I’m using a custom BERT-base model, here’s my inference.py
:
def predict_fn(data, model_tokenizer):
model, tokenizer = model_tokenizer
print("LENGTH OF DATA: ", len(data)) # This is outputting 1000, indicating the whole batch was passed at once
encoded_inputs = tokenizer(data, padding='max_length', max_length=512, truncation=True, return_tensors="pt")
with torch.no_grad():
output = model(encoded_inputs['input_ids'], encoded_inputs['attention_mask'])

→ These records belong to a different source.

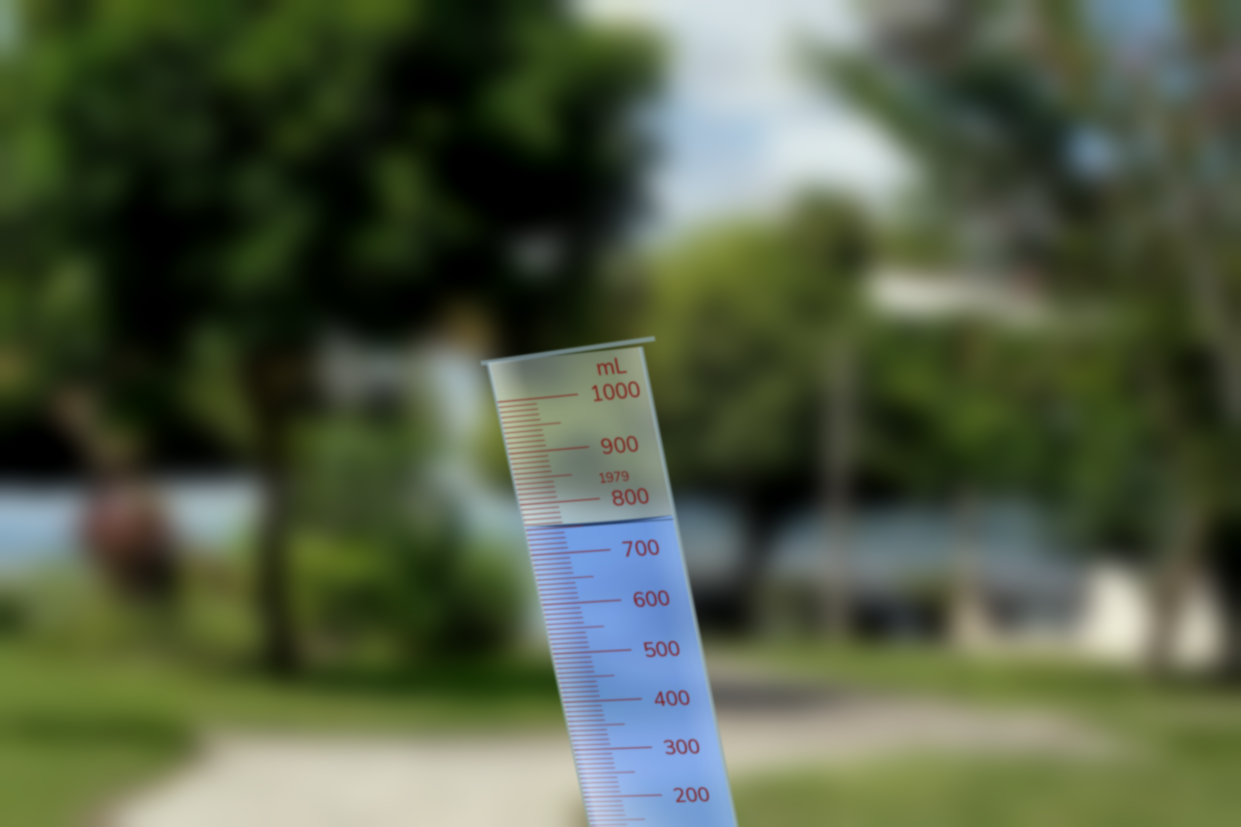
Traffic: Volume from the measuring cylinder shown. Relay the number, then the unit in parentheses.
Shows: 750 (mL)
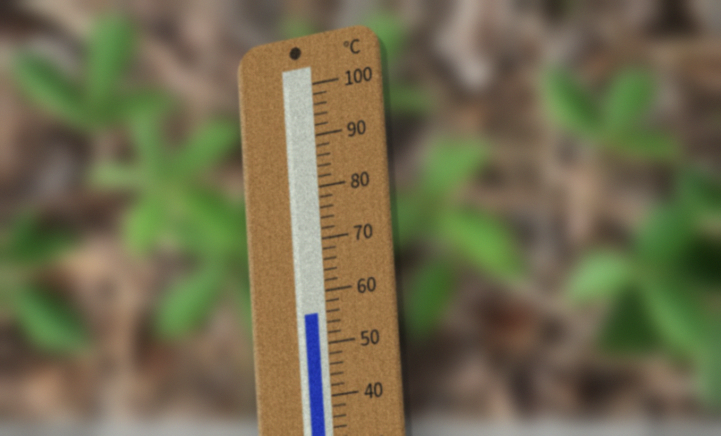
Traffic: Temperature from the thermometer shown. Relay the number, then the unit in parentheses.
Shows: 56 (°C)
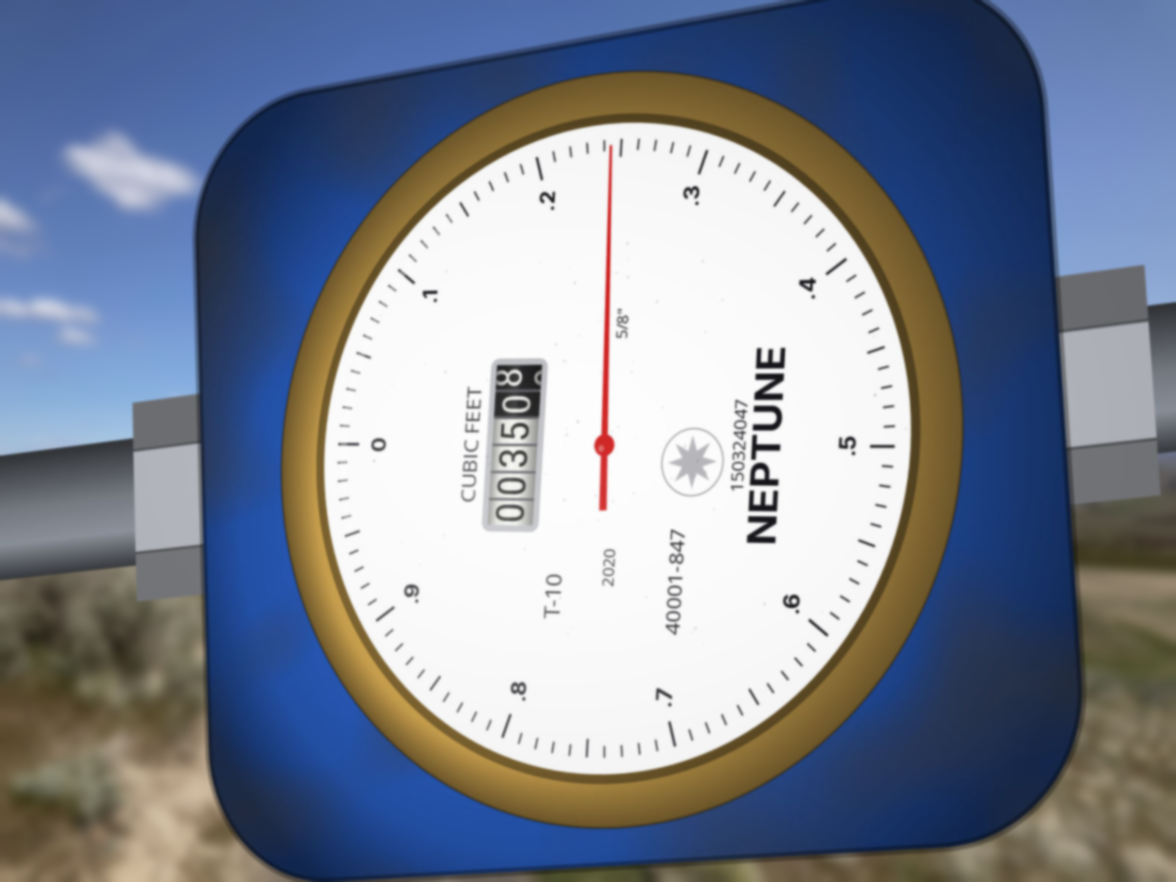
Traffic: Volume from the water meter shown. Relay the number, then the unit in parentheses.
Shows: 3508.24 (ft³)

return {"output": output.tolist()}
def input_fn(input_data: str, content_type):
if content_type == 'text/csv':
stream = StringIO(input_data)
request_list = list(csv.DictReader(stream))
return {"inputs": [entry['inputs'] for entry in request_list]}
elif content_type == 'application/json':
return [json.loads(line)['inputs'] for line in input_data.split(sep='\n')[:-1]]

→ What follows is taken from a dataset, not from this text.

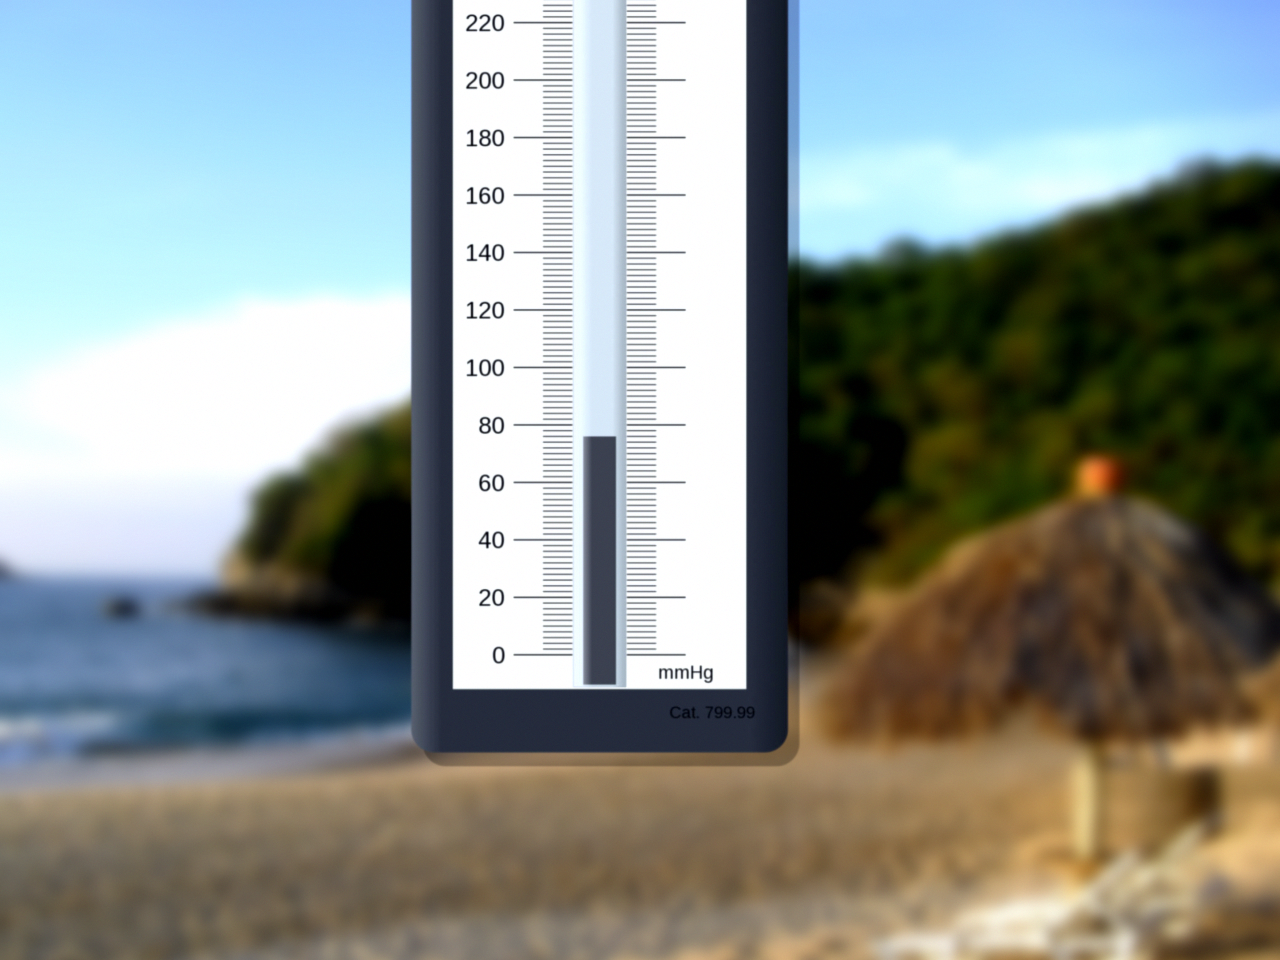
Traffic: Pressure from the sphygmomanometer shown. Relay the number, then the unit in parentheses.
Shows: 76 (mmHg)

And here’s the code I’m using to set up the transform job — I’ve tried manually setting max_concurrent_transforms
to a lot of values, but even the default gets this problem.

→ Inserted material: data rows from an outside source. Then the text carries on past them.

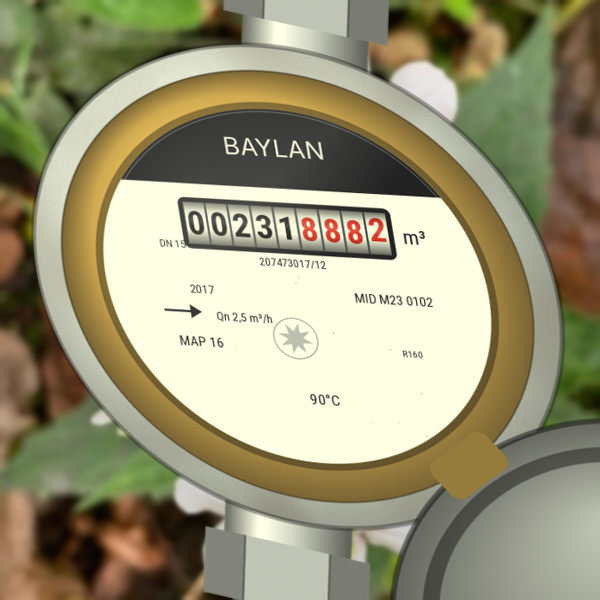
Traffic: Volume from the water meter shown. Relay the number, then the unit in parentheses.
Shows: 231.8882 (m³)
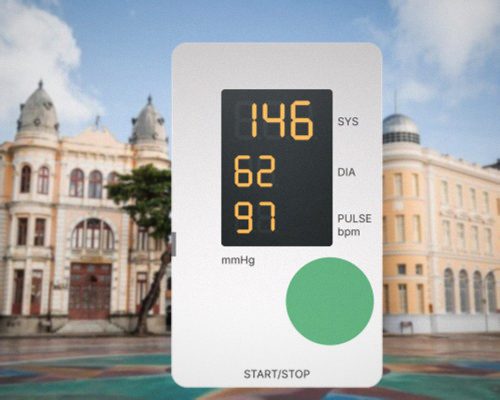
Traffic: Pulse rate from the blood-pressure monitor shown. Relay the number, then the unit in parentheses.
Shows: 97 (bpm)
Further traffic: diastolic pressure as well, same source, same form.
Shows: 62 (mmHg)
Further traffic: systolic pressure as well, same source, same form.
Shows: 146 (mmHg)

batch_job = self.model.transformer(
instance_count=instance_count, # 1
instance_type=instance_type, # ml.g4dn.xlarge
output_path=s3_path_join('s3://', self.bucket, 'output'),
strategy='MultiRecord',
assemble_with='Line')
batch_job.transform(
data=s3_path_join('s3://', self.bucket, 'input', f'uncat_{self.model_type}_ads.jsonl'),
content_type = 'application/json',
split_type='Line')
Any thoughts? I’m thinking I could manually set up a batch-style processing in predict_fn
but that seems like a poor workaround.